Decisão do Supremo sobre vale-pedágio cria enxurrada de ações milionárias

Decisão do Supremo sobre vale-pedágio cria enxurrada de ações milionárias

 

Uma decisão do Supremo Tribunal Federal de 2020 obrigando empresas contratantes de serviço de transporte a pagar duas vezes o valor do frete em caso de não recolhimento antecipado do vale-pedágio está provocando uma enxurrada de processos na Justiça. As transportadoras de carga movem ações milionárias contra o varejo e a indústria pedindo indenizações.

 

A interpretação jurídica, após a decisão do STF, é de que o valor da multa pelo não adiantamento do vale-pedágio pode ser até duas vezes o valor do frete. Isso provocou a abertura de milhares de ações de transportadoras contra ex-clientes, empresas do comércio e da indústria.

 

No Rio Grande do Sul, ações indenizatórias envolvem milhões de reais contra empresas que contrataram fretes. A Transportes Cisne Ltda., falida, venceu processos no Foro de Itaqui com valores de R$ 8.962.959,16 e R$ 16.596.023,05. Já a Fardier Logística Especializada em Cargas Especiais Ltda. obteve vitória no Foro de Canoas no valor de R$ 22.197.338,00. Essa mesma tendência começa a se repetir no restante do país.

 

Histórico do imbróglio

O vale-pedágio foi criado há mais de 20 anos pela Lei nº 10.209/2001, com o objetivo de garantir o pagamento pelo embarcador ao transportador de forma antecipada e apartada do frete. A medida beneficiou principalmente os caminhoneiros autônomos e as pequenas empresas.

 

Desde a promulgação da lei, os tribunais foram acionados para esclarecer diversas controvérsias, sobretudo uma relativa ao artigo 8º da norma. Esse dispositivo determina que o embarcador será obrigado a indenizar o transportador, em quantia equivalente ao dobro do frete, caso o vale-pedágio não seja pago ao tempo e ao modo previsto na lei.

 

O STF julgou constitucional o recebimento do frete em dobro ao motorista que não recebeu o vale-pedágio antes do início da viagem. Assim, desde 25 de outubro de 2002, a responsabilidade e a obrigatoriedade pelo pagamento dos valores devidos a título de pedágio passaram a ser do embarcador.

 

Quem não viu cumprida essa determinação pôde ingressar com ação judicial para buscar os valores devidos e corrigidos no período de dez anos, até 24 de abril de 2022. Após essa data, o prazo foi reduzido. Somente é possível buscar valores de um ano, de acordo com a Lei nº 14.229/2021, a Lei do Frete.

 

A situação se aplica sobre a empresa que não antecipou o pagamento do vale-pedágio obrigatório, nem saldou o valor do pedágio, o que demonstra flagrante violação ao artigo 1º, parágrafo 1º, e ao artigo 3º da Lei nº 10.209/2001.

 

Longos debates

Os debates sobre a validade da indenização pelo dobro do valor do frete por não fornecimento antecipado do vale-pedágio duraram muitos anos. Até o STF concluir pela constitucionalidade do artigo 8º da Lei nº 10.209/2001, no julgamento da ADI 6.031, proposta pela Confederação Nacional da Indústria (CNI), fixando precedente vinculante e obrigatório sobre o tema.

Dados fornecidos
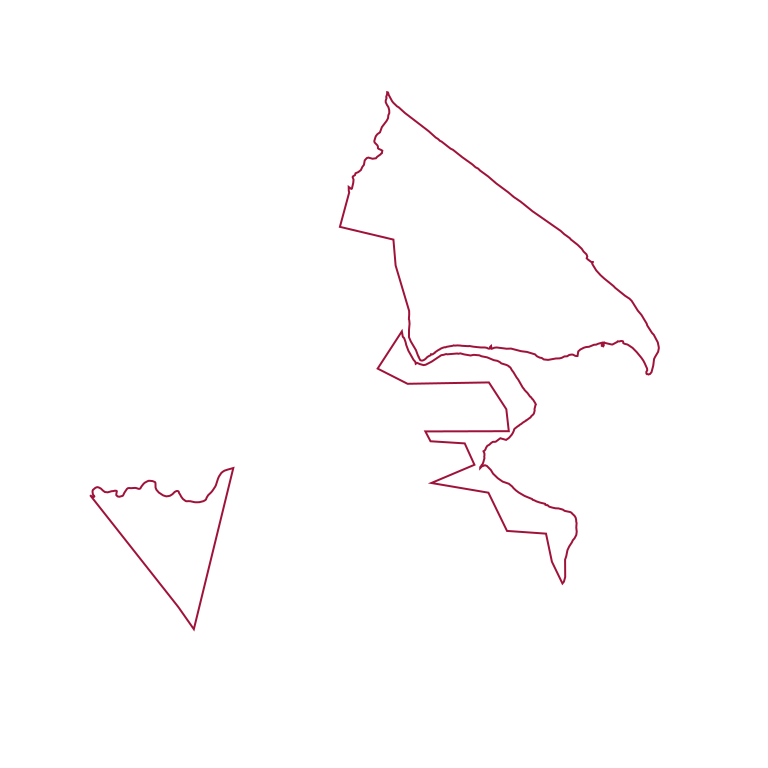 Mapoon, Queensland, Australia (Albers equal-area conic projection), rotated 104°
{"feature_id": "25037944B16136262303417", "entity_name": "Mapoon", "entity_type": "district", "adm_level": 2, "iso_a3": "AUS", "parent_name": "Australia", "parent_adm1": "Queensland", "projection": "albers", "projection_center": [141.958, -12.172], "detail": "fine", "context": "isolated", "style": "outline", "palette": "rose", "viewbox_px": 768, "rotation_deg": 104, "n_neighbors": 0, "source": "geoboundaries", "source_scale": "gbopen_adm2", "svg_char_len": 6169}
<svg xmlns="http://www.w3.org/2000/svg" viewBox="0 0 768 768"><g transform="rotate(104 384 384)"><path d="M315.8,375.0L319.3,373.8L325.6,372.8L332.5,371.1L336.2,368.3L343.4,361.2L348.4,357.8L349.0,357.0L349.4,357.0L352.0,354.7L352.2,353.9L352.1,352.7L351.4,351.5L350.5,350.5L348.8,349.3L347.5,348.6L346.2,347.4L344.8,345.7L343.7,345.6L343.6,344.3L343.3,343.9L341.5,342.3L341.3,342.4L339.8,341.2L337.5,339.1L337.1,338.4L336.2,337.8L334.8,336.0L333.7,334.2L333.5,333.1L332.8,332.3L330.2,326.4L329.7,325.8L329.6,324.5L328.8,322.1L328.2,319.0L328.1,317.8L326.9,311.3L326.5,310.5L326.2,306.5L325.6,302.0L325.1,298.8L324.2,295.3L324.0,292.9L324.4,291.4L324.1,289.9L322.3,290.0L321.2,289.3L323.1,288.5L323.7,287.9L322.0,285.5L321.3,283.5L320.1,273.5L318.9,269.3L319.0,259.0L318.3,253.0L318.7,244.7L320.1,242.3L320.7,239.4L320.6,237.2L321.5,234.9L320.9,230.6L317.7,223.5L316.7,220.0L315.7,218.0L313.6,215.6L312.8,213.0L311.0,211.3L310.1,209.3L309.8,207.8L310.4,205.2L310.2,203.4L310.0,203.0L305.4,203.4L303.1,201.9L300.4,198.8L299.2,196.7L298.3,194.1L295.1,189.7L294.5,187.7L293.1,185.9L290.9,181.9L290.4,180.2L290.7,179.8L290.6,173.0L290.4,171.9L286.7,167.8L286.1,167.6L285.7,165.8L284.9,164.4L284.7,162.8L284.9,162.3L286.4,161.7L286.8,160.5L286.8,157.4L287.0,156.6L288.8,151.6L292.0,146.4L296.3,140.6L298.5,138.1L300.5,136.3L305.2,132.6L306.1,132.2L307.1,131.9L308.7,132.4L310.4,131.9L310.8,131.3L310.6,130.5L310.8,129.7L309.9,128.3L307.8,127.3L301.0,127.2L294.5,128.0L292.4,127.6L286.4,125.8L282.8,126.0L281.8,126.3L277.4,128.4L270.9,134.2L269.7,136.2L263.5,142.8L262.0,143.6L254.7,150.9L251.4,155.5L243.5,163.7L241.8,166.5L240.1,171.4L234.9,182.7L233.4,185.1L228.5,195.6L226.1,200.1L222.5,205.5L218.1,210.0L216.9,211.1L216.3,211.3L215.5,210.8L215.1,210.9L215.5,212.3L213.8,216.4L212.9,217.8L211.1,217.6L209.2,218.9L207.2,222.4L205.0,224.8L202.0,230.0L198.7,237.4L197.5,239.1L195.0,245.4L192.7,249.6L180.5,281.6L174.0,295.6L171.1,303.5L168.0,309.7L162.2,323.7L157.3,333.4L153.7,342.3L152.2,344.8L151.6,347.5L149.6,351.3L144.9,363.2L140.1,373.7L139.5,376.4L134.9,386.7L134.5,388.6L133.3,390.6L132.3,393.5L127.9,401.8L115.9,429.4L111.9,436.8L111.5,438.4L108.9,442.9L107.7,444.5L102.2,449.5L100.8,450.2L100.1,450.8L100.1,451.5L102.1,451.1L105.0,451.3L105.9,450.7L108.6,450.9L110.2,450.5L112.5,448.6L114.3,446.7L117.0,445.2L119.8,444.4L122.1,444.8L125.1,444.4L128.0,445.1L135.2,448.2L140.8,448.8L143.1,450.8L145.0,451.7L146.3,452.0L150.3,452.2L151.2,452.0L152.0,451.4L154.0,448.2L155.0,447.4L156.7,446.9L157.1,446.2L157.6,443.4L158.0,442.1L160.6,441.9L161.2,442.6L161.9,442.8L165.2,445.6L166.9,446.4L168.2,449.6L168.1,454.0L169.0,455.4L171.7,456.8L176.2,456.5L178.5,457.5L182.0,458.2L184.6,460.2L186.4,462.6L188.3,462.7L190.0,464.3L190.8,464.5L193.1,463.0L196.3,462.5L202.1,462.4L202.6,463.0L201.4,465.9L205.1,464.9L206.6,464.1L242.2,464.8L241.6,409.8L266.2,401.4L307.0,377.3L310.3,376.4L315.2,375.5L315.8,375.0ZM408.7,252.0L406.3,249.9L404.2,248.7L403.3,248.4L402.9,248.0L400.1,247.1L397.6,246.7L397.0,246.8L395.9,246.5L392.8,244.1L391.5,242.8L390.9,242.6L389.6,241.2L387.6,239.7L385.3,237.4L385.0,237.4L384.2,236.5L380.8,233.7L379.6,233.3L377.4,231.8L376.1,231.4L373.2,231.4L372.0,231.9L368.0,231.9L367.1,231.7L366.7,232.2L366.2,232.4L363.0,235.7L362.8,236.3L361.1,238.4L360.9,239.2L358.1,242.5L355.9,246.1L355.2,246.7L353.8,248.6L347.3,254.8L345.6,256.9L341.0,261.5L339.8,263.1L337.6,265.2L337.0,266.3L337.0,266.7L336.4,267.5L335.9,269.7L335.6,275.2L334.7,277.0L334.1,279.6L334.3,283.2L333.2,290.4L333.5,296.2L333.1,298.3L334.0,304.0L335.4,306.9L335.9,313.5L335.8,317.3L336.7,319.3L336.7,320.4L339.9,329.8L339.9,330.9L341.3,333.3L342.2,335.4L350.8,343.2L355.2,348.2L356.1,350.2L356.0,354.1L355.5,357.0L356.7,358.1L354.8,359.1L353.5,361.1L345.8,368.4L340.7,371.9L338.3,373.1L335.4,375.0L334.2,376.0L334.1,376.6L333.4,377.3L328.6,379.4L370.6,393.9L378.1,361.2L357.1,282.6L378.9,259.2L399.6,251.5L420.0,332.4L428.3,325.0L422.1,291.3L440.5,276.7L468.6,314.1L464.2,256.4L496.8,229.1L490.0,190.6L515.8,178.1L534.4,162.6L532.2,161.6L527.4,161.5L510.6,165.8L507.0,165.5L500.9,165.8L496.8,165.0L492.2,163.4L490.0,163.0L487.6,161.8L484.0,160.9L480.6,161.3L476.8,162.7L472.3,163.5L471.0,164.2L469.3,164.7L467.2,165.8L465.7,167.4L464.5,169.6L463.5,171.1L463.2,172.4L463.4,178.0L462.6,180.2L462.5,184.6L463.1,187.4L463.2,190.7L463.1,193.6L462.9,194.4L462.0,196.0L462.3,197.2L462.1,198.3L461.3,198.6L461.3,204.1L461.0,207.8L460.5,209.9L460.4,211.7L459.8,212.4L458.6,220.5L456.8,226.7L455.4,230.1L453.8,233.0L452.4,234.9L450.6,238.7L450.0,245.3L447.9,250.8L444.6,256.5L441.6,259.5L438.6,264.4L438.4,266.4L440.3,269.2L442.3,270.3L441.4,270.5L440.1,269.9L439.2,269.7L437.7,268.9L435.8,268.7L431.6,268.6L430.2,269.2L429.3,269.2L427.2,269.7L425.2,271.2L424.3,270.3L423.1,269.8L421.0,269.5L419.0,268.8L417.4,267.1L415.5,265.9L414.0,264.6L413.5,263.6L413.4,262.7L412.9,261.6L408.5,258.0L408.7,252.0ZM502.0,509.9L504.9,515.0L506.6,517.7L508.1,519.2L509.8,520.4L513.8,521.8L516.5,522.2L522.8,522.6L524.6,523.0L529.3,524.7L531.1,525.6L534.6,527.8L537.3,528.6L539.1,528.8L539.9,529.3L541.4,530.9L543.4,534.7L544.3,537.9L544.5,539.4L544.6,543.7L545.0,545.5L545.5,547.0L545.5,548.2L544.2,551.3L542.3,553.6L540.8,554.9L539.2,556.6L538.1,557.2L537.8,557.9L537.8,558.6L538.1,559.5L539.4,561.0L542.1,562.6L544.1,564.5L544.8,565.8L545.7,568.1L545.5,571.4L543.8,576.2L541.7,579.2L539.8,580.6L535.7,581.7L534.9,582.1L534.5,582.7L534.2,585.2L534.6,588.0L534.9,589.0L535.6,590.0L537.7,592.3L539.1,593.2L542.2,594.6L544.1,595.1L544.8,595.7L545.1,596.8L544.9,599.5L545.1,600.6L546.3,604.3L546.6,606.2L547.1,607.3L547.9,608.0L550.3,608.9L552.3,609.6L554.8,610.1L555.7,610.5L557.4,613.4L557.4,614.1L557.6,614.8L557.1,616.1L556.5,616.9L555.4,617.1L552.7,617.3L552.4,617.7L552.6,619.3L553.3,620.5L553.9,622.3L556.0,626.0L556.3,628.8L555.3,631.1L554.0,633.3L553.4,635.7L553.4,637.0L553.9,638.1L554.8,639.1L557.2,640.8L558.4,640.9L560.0,640.4L561.2,639.9L562.0,639.3L562.5,638.4L563.1,637.9L563.8,638.2L564.3,639.2L563.0,642.2L650.1,529.7L667.9,509.2L502.0,509.9ZM292.5,181.2L293.4,182.2L294.3,181.9L294.2,181.3L294.4,180.4L293.3,180.1L292.5,180.4L292.5,181.2Z" fill="none" stroke="#9f1239" stroke-width="2"/></g></svg>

Objetivo A
Segundo o trecho apresentado, qual lei criou o vale-pedágio?
Objetivo B
Com base no trecho sobre o vale-pedágio, explique por que transportadoras abriram milhares de ações contra ex-clientes.
Os dados não têm nenhum papel nesta atividade.

Resposta completa A
A Lei nº 10.209/2001.

Resposta completa B
Depois da decisão do STF de 2020, a interpretação jurídica passou a ser de que a multa por não adiantar o vale-pedágio pode chegar a duas vezes o valor do frete. Isso levou transportadoras a mover milhares de ações contra ex-clientes do comércio e da indústria.